Your instructions: In the records below, reproduce verbatim the lines starting at the one containing "月 14 日</span><span" and ending at the one containing "2005 (Build 12827.20538)</span></span>", including both of those lines.

The data:
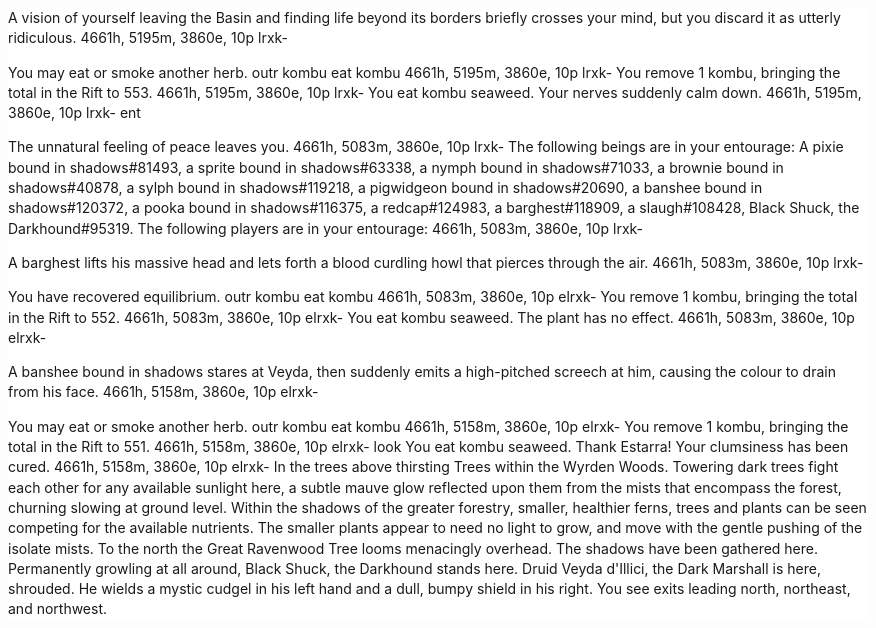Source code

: A vision of yourself leaving the Basin and finding life beyond its borders 
briefly crosses your mind, but you discard it as utterly ridiculous.
4661h, 5195m, 3860e, 10p lrxk-

You may eat or smoke another herb.
outr kombu
eat kombu
4661h, 5195m, 3860e, 10p lrxk-
You remove 1 kombu, bringing the total in the Rift to 553.
4661h, 5195m, 3860e, 10p lrxk-
You eat kombu seaweed.
Your nerves suddenly calm down.
4661h, 5195m, 3860e, 10p lrxk-
ent

The unnatural feeling of peace leaves you.
4661h, 5083m, 3860e, 10p lrxk-
The following beings are in your entourage:
A pixie bound in shadows#81493, a sprite bound in shadows#63338, a nymph bound 
in shadows#71033, a brownie bound in shadows#40878, a sylph bound in 
shadows#119218, a pigwidgeon bound in shadows#20690, a banshee bound in 
shadows#120372, a pooka bound in shadows#116375, a redcap#124983, a 
barghest#118909, a slaugh#108428, Black Shuck, the Darkhound#95319.
The following players are in your entourage:
4661h, 5083m, 3860e, 10p lrxk-

A barghest lifts his massive head and lets forth a blood curdling howl that 
pierces through the air.
4661h, 5083m, 3860e, 10p lrxk-

You have recovered equilibrium.
outr kombu
eat kombu
4661h, 5083m, 3860e, 10p elrxk-
You remove 1 kombu, bringing the total in the Rift to 552.
4661h, 5083m, 3860e, 10p elrxk-
You eat kombu seaweed.
The plant has no effect.
4661h, 5083m, 3860e, 10p elrxk-

A banshee bound in shadows stares at Veyda, then suddenly emits a high-pitched 
screech at him, causing the colour to drain from his face.
4661h, 5158m, 3860e, 10p elrxk-

You may eat or smoke another herb.
outr kombu
eat kombu
4661h, 5158m, 3860e, 10p elrxk-
You remove 1 kombu, bringing the total in the Rift to 551.
4661h, 5158m, 3860e, 10p elrxk-
look
You eat kombu seaweed.
Thank Estarra! Your clumsiness has been cured.
4661h, 5158m, 3860e, 10p elrxk-
In the trees above thirsting Trees within the Wyrden Woods.
Towering dark trees fight each other for any available sunlight here, a subtle 
mauve glow reflected upon them from the mists that encompass the forest, 
churning slowing at ground level. Within the shadows of the greater forestry, 
smaller, healthier ferns, trees and plants can be seen competing for the 
available nutrients. The smaller plants appear to need no light to grow, and 
move with the gentle pushing of the isolate mists. To the north the Great 
Ravenwood Tree looms menacingly overhead. The shadows have been gathered here. 
Permanently growling at all around, Black Shuck, the Darkhound stands here. 
Druid Veyda d'Illici, the Dark Marshall is here, shrouded. He wields a mystic 
cudgel in his left hand and a dull, bumpy shield in his right.
You see exits leading north, northeast, and northwest.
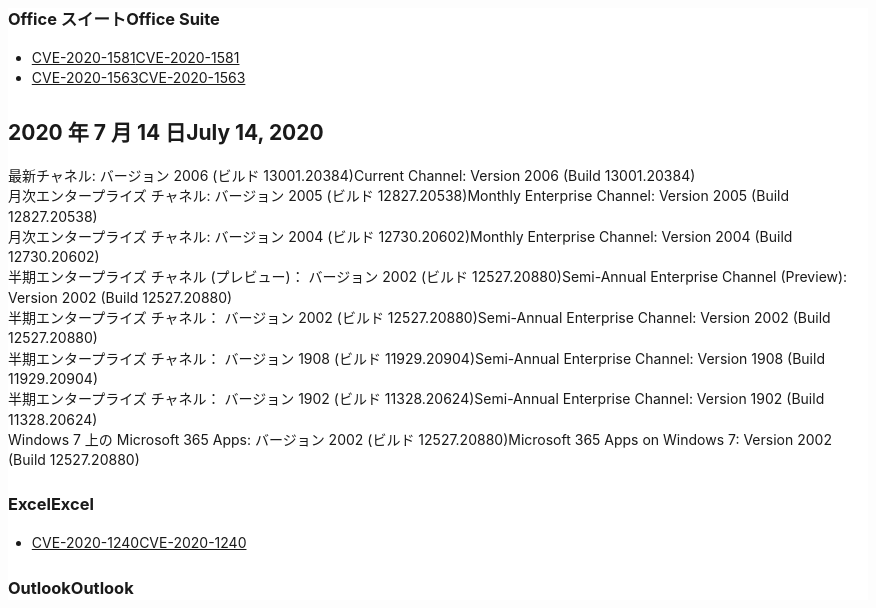 ### <a name="office-suite"></a><span data-ttu-id="3fde2-369">Office スイート</span><span class="sxs-lookup"><span data-stu-id="3fde2-369">Office Suite</span></span>

-   [<span data-ttu-id="3fde2-370">CVE-2020-1581</span><span class="sxs-lookup"><span data-stu-id="3fde2-370">CVE-2020-1581</span></span>](https://portal.msrc.microsoft.com/ja-JP/security-guidance/advisory/CVE-2020-1581)
-   [<span data-ttu-id="3fde2-371">CVE-2020-1563</span><span class="sxs-lookup"><span data-stu-id="3fde2-371">CVE-2020-1563</span></span>](https://portal.msrc.microsoft.com/ja-JP/security-guidance/advisory/CVE-2020-1563)

[//]: # (セキュリティの詳細コンテンツの終了を削除しないでください)



## <a name="july-14-2020"></a><span data-ttu-id="3fde2-373">2020 年 7 月 14 日</span><span class="sxs-lookup"><span data-stu-id="3fde2-373">July 14, 2020</span></span>
<span data-ttu-id="3fde2-374">最新チャネル: バージョン 2006 (ビルド 13001.20384)</span><span class="sxs-lookup"><span data-stu-id="3fde2-374">Current Channel: Version 2006 (Build 13001.20384)</span></span>  
<span data-ttu-id="3fde2-375">月次エンタープライズ チャネル: バージョン 2005 (ビルド 12827.20538)</span><span class="sxs-lookup"><span data-stu-id="3fde2-375">Monthly Enterprise Channel: Version 2005 (Build 12827.20538)</span></span>  
<span data-ttu-id="3fde2-376">月次エンタープライズ チャネル: バージョン 2004 (ビルド 12730.20602)</span><span class="sxs-lookup"><span data-stu-id="3fde2-376">Monthly Enterprise Channel: Version 2004 (Build 12730.20602)</span></span>  
<span data-ttu-id="3fde2-377">半期エンタープライズ チャネル (プレビュー)： バージョン 2002 (ビルド 12527.20880)</span><span class="sxs-lookup"><span data-stu-id="3fde2-377">Semi-Annual Enterprise Channel (Preview): Version 2002 (Build 12527.20880)</span></span>  
<span data-ttu-id="3fde2-378">半期エンタープライズ チャネル： バージョン 2002 (ビルド 12527.20880)</span><span class="sxs-lookup"><span data-stu-id="3fde2-378">Semi-Annual Enterprise Channel: Version 2002 (Build 12527.20880)</span></span>  
<span data-ttu-id="3fde2-379">半期エンタープライズ チャネル： バージョン 1908 (ビルド 11929.20904)</span><span class="sxs-lookup"><span data-stu-id="3fde2-379">Semi-Annual Enterprise Channel: Version 1908 (Build 11929.20904)</span></span>  
<span data-ttu-id="3fde2-380">半期エンタープライズ チャネル： バージョン 1902 (ビルド 11328.20624)</span><span class="sxs-lookup"><span data-stu-id="3fde2-380">Semi-Annual Enterprise Channel: Version 1902 (Build 11328.20624)</span></span>  
<span data-ttu-id="3fde2-381">Windows 7 上の Microsoft 365 Apps: バージョン 2002 (ビルド 12527.20880)</span><span class="sxs-lookup"><span data-stu-id="3fde2-381">Microsoft 365 Apps on Windows 7: Version 2002 (Build 12527.20880)</span></span>  

[//]: # (セキュリティの詳細コンテンツを削除しないでください。開始)


### <a name="excel"></a><span data-ttu-id="3fde2-383">Excel</span><span class="sxs-lookup"><span data-stu-id="3fde2-383">Excel</span></span>

-   [<span data-ttu-id="3fde2-384">CVE-2020-1240</span><span class="sxs-lookup"><span data-stu-id="3fde2-384">CVE-2020-1240</span></span>](https://portal.msrc.microsoft.com/ja-JP/security-guidance/advisory/CVE-2020-1240)


### <a name="outlook"></a><span data-ttu-id="3fde2-385">Outlook</span><span class="sxs-lookup"><span data-stu-id="3fde2-385">Outlook</span></span>


[//]: # (上の行は間隔を空けるために使用されているので、削除しないでください。)  
[//]: # (セキュリティの詳細コンテンツの開始を削除しないでください)
[//]: # (セキュリティの詳細コンテンツを削除しないでください。終了)
[//]: # (セキュリティの詳細コンテンツの開始を削除しないでください)
[//]: # (セキュリティの詳細コンテンツを削除しないでください。終了)
[//]: # (セキュリティの詳細コンテンツを削除しないでください。終了)
[//]: # (セキュリティの詳細コンテンツを削除しないでください。終了)
[//]: # (セキュリティの詳細コンテンツを削除しないでください 終了)
[//]: # (セキュリティの詳細コンテンツを削除しないでください 終了)
[//]: # (セキュリティの詳細コンテンツを削除しないでください。終了)
[//]: # (セキュリティの詳細コンテンツの開始を削除しないでください)
[//]: # (セキュリティの詳細コンテンツを削除しないでください 終了)
[//]: # (セキュリティの詳細コンテンツの開始を削除しないでください)
[//]: # (セキュリティの詳細コンテンツを削除しないでください。終了)
[//]: # (セキュリティの詳細コンテンツの開始を削除しないでください)
[//]: # (セキュリティの詳細コンテンツを削除しないでください。終了)
[//]: # (セキュリティの詳細コンテンツを削除しないでください。終了)
[//]: # (セキュリティの詳細コンテンツを削除しないでください。終了)
[//]: # (セキュリティの詳細コンテンツを削除しないでください。終了)
[//]: # (セキュリティの詳細コンテンツを削除しないでください。終了)
[//]: # (セキュリティの詳細コンテンツを削除しないでください。終了)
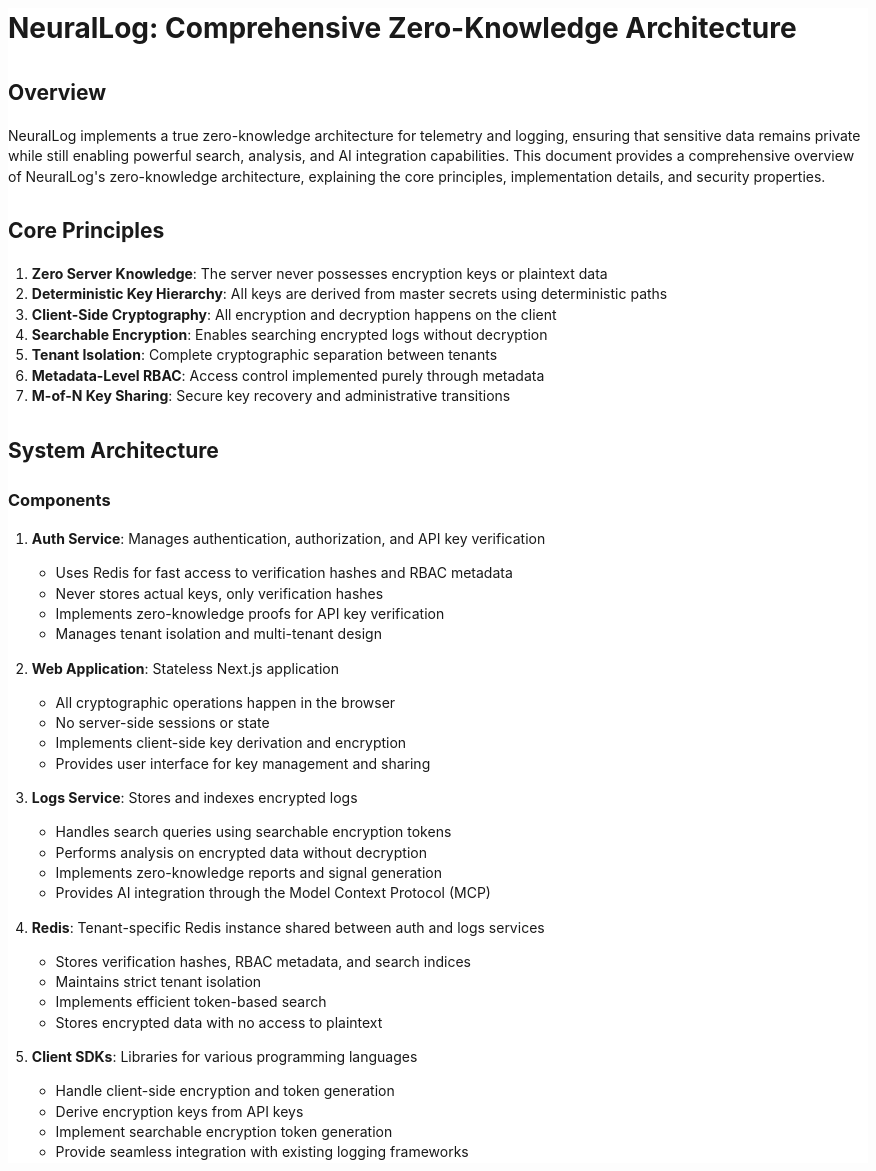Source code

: # NeuralLog: Comprehensive Zero-Knowledge Architecture

## Overview

NeuralLog implements a true zero-knowledge architecture for telemetry and logging, ensuring that sensitive data remains private while still enabling powerful search, analysis, and AI integration capabilities. This document provides a comprehensive overview of NeuralLog's zero-knowledge architecture, explaining the core principles, implementation details, and security properties.

## Core Principles

1. **Zero Server Knowledge**: The server never possesses encryption keys or plaintext data
2. **Deterministic Key Hierarchy**: All keys are derived from master secrets using deterministic paths
3. **Client-Side Cryptography**: All encryption and decryption happens on the client
4. **Searchable Encryption**: Enables searching encrypted logs without decryption
5. **Tenant Isolation**: Complete cryptographic separation between tenants
6. **Metadata-Level RBAC**: Access control implemented purely through metadata
7. **M-of-N Key Sharing**: Secure key recovery and administrative transitions

## System Architecture

### Components

1. **Auth Service**: Manages authentication, authorization, and API key verification
   - Uses Redis for fast access to verification hashes and RBAC metadata
   - Never stores actual keys, only verification hashes
   - Implements zero-knowledge proofs for API key verification
   - Manages tenant isolation and multi-tenant design

2. **Web Application**: Stateless Next.js application
   - All cryptographic operations happen in the browser
   - No server-side sessions or state
   - Implements client-side key derivation and encryption
   - Provides user interface for key management and sharing

3. **Logs Service**: Stores and indexes encrypted logs
   - Handles search queries using searchable encryption tokens
   - Performs analysis on encrypted data without decryption
   - Implements zero-knowledge reports and signal generation
   - Provides AI integration through the Model Context Protocol (MCP)

4. **Redis**: Tenant-specific Redis instance shared between auth and logs services
   - Stores verification hashes, RBAC metadata, and search indices
   - Maintains strict tenant isolation
   - Implements efficient token-based search
   - Stores encrypted data with no access to plaintext

5. **Client SDKs**: Libraries for various programming languages
   - Handle client-side encryption and token generation
   - Derive encryption keys from API keys
   - Implement searchable encryption token generation
   - Provide seamless integration with existing logging frameworks
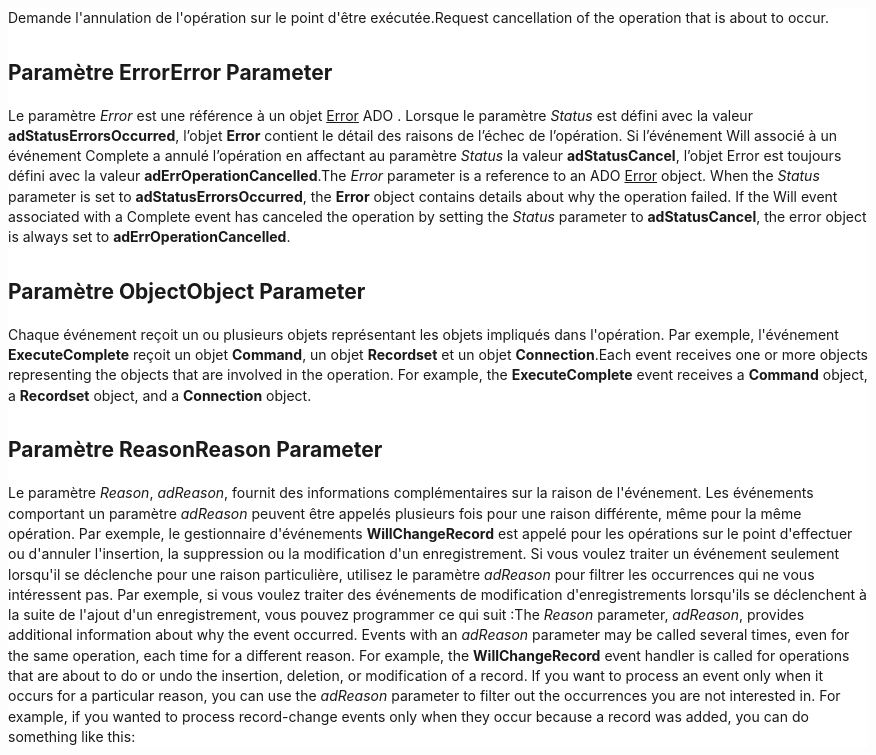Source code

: <td><p><span data-ttu-id="84444-141">Demande l'annulation de l'opération sur le point d'être exécutée.</span><span class="sxs-lookup"><span data-stu-id="84444-141">Request cancellation of the operation that is about to occur.</span></span></p></td>
</tr>
</tbody>
</table>


## <a name="error-parameter"></a><span data-ttu-id="84444-142">Paramètre Error</span><span class="sxs-lookup"><span data-stu-id="84444-142">Error Parameter</span></span>

<span data-ttu-id="84444-p109">Le paramètre *Error* est une référence à un objet [Error](error-object-ado.md) ADO . Lorsque le paramètre *Status* est défini avec la valeur **adStatusErrorsOccurred**, l’objet **Error** contient le détail des raisons de l’échec de l’opération. Si l’événement Will associé à un événement Complete a annulé l’opération en affectant au paramètre *Status* la valeur **adStatusCancel**, l’objet Error est toujours défini avec la valeur **adErrOperationCancelled**.</span><span class="sxs-lookup"><span data-stu-id="84444-p109">The *Error* parameter is a reference to an ADO [Error](error-object-ado.md) object. When the *Status* parameter is set to **adStatusErrorsOccurred**, the **Error** object contains details about why the operation failed. If the Will event associated with a Complete event has canceled the operation by setting the *Status* parameter to **adStatusCancel**, the error object is always set to **adErrOperationCancelled**.</span></span>

## <a name="object-parameter"></a><span data-ttu-id="84444-146">Paramètre Object</span><span class="sxs-lookup"><span data-stu-id="84444-146">Object Parameter</span></span>

<span data-ttu-id="84444-p110">Chaque événement reçoit un ou plusieurs objets représentant les objets impliqués dans l'opération. Par exemple, l'événement **ExecuteComplete** reçoit un objet **Command**, un objet **Recordset** et un objet **Connection**.</span><span class="sxs-lookup"><span data-stu-id="84444-p110">Each event receives one or more objects representing the objects that are involved in the operation. For example, the **ExecuteComplete** event receives a **Command** object, a **Recordset** object, and a **Connection** object.</span></span>

## <a name="reason-parameter"></a><span data-ttu-id="84444-149">Paramètre Reason</span><span class="sxs-lookup"><span data-stu-id="84444-149">Reason Parameter</span></span>

<span data-ttu-id="84444-p111">Le paramètre *Reason*, *adReason*, fournit des informations complémentaires sur la raison de l'événement. Les événements comportant un paramètre *adReason* peuvent être appelés plusieurs fois pour une raison différente, même pour la même opération. Par exemple, le gestionnaire d'événements **WillChangeRecord** est appelé pour les opérations sur le point d'effectuer ou d'annuler l'insertion, la suppression ou la modification d'un enregistrement. Si vous voulez traiter un événement seulement lorsqu'il se déclenche pour une raison particulière, utilisez le paramètre *adReason* pour filtrer les occurrences qui ne vous intéressent pas. Par exemple, si vous voulez traiter des événements de modification d'enregistrements lorsqu'ils se déclenchent à la suite de l'ajout d'un enregistrement, vous pouvez programmer ce qui suit :</span><span class="sxs-lookup"><span data-stu-id="84444-p111">The *Reason* parameter, *adReason*, provides additional information about why the event occurred. Events with an *adReason* parameter may be called several times, even for the same operation, each time for a different reason. For example, the **WillChangeRecord** event handler is called for operations that are about to do or undo the insertion, deletion, or modification of a record. If you want to process an event only when it occurs for a particular reason, you can use the *adReason* parameter to filter out the occurrences you are not interested in. For example, if you wanted to process record-change events only when they occur because a record was added, you can do something like this:</span></span>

Result:
## <a name="july-14-2020"></a><span data-ttu-id="3fde2-373">2020 年 7 月 14 日</span><span class="sxs-lookup"><span data-stu-id="3fde2-373">July 14, 2020</span></span>
<span data-ttu-id="3fde2-374">最新チャネル: バージョン 2006 (ビルド 13001.20384)</span><span class="sxs-lookup"><span data-stu-id="3fde2-374">Current Channel: Version 2006 (Build 13001.20384)</span></span>  
<span data-ttu-id="3fde2-375">月次エンタープライズ チャネル: バージョン 2005 (ビルド 12827.20538)</span><span class="sxs-lookup"><span data-stu-id="3fde2-375">Monthly Enterprise Channel: Version 2005 (Build 12827.20538)</span></span>  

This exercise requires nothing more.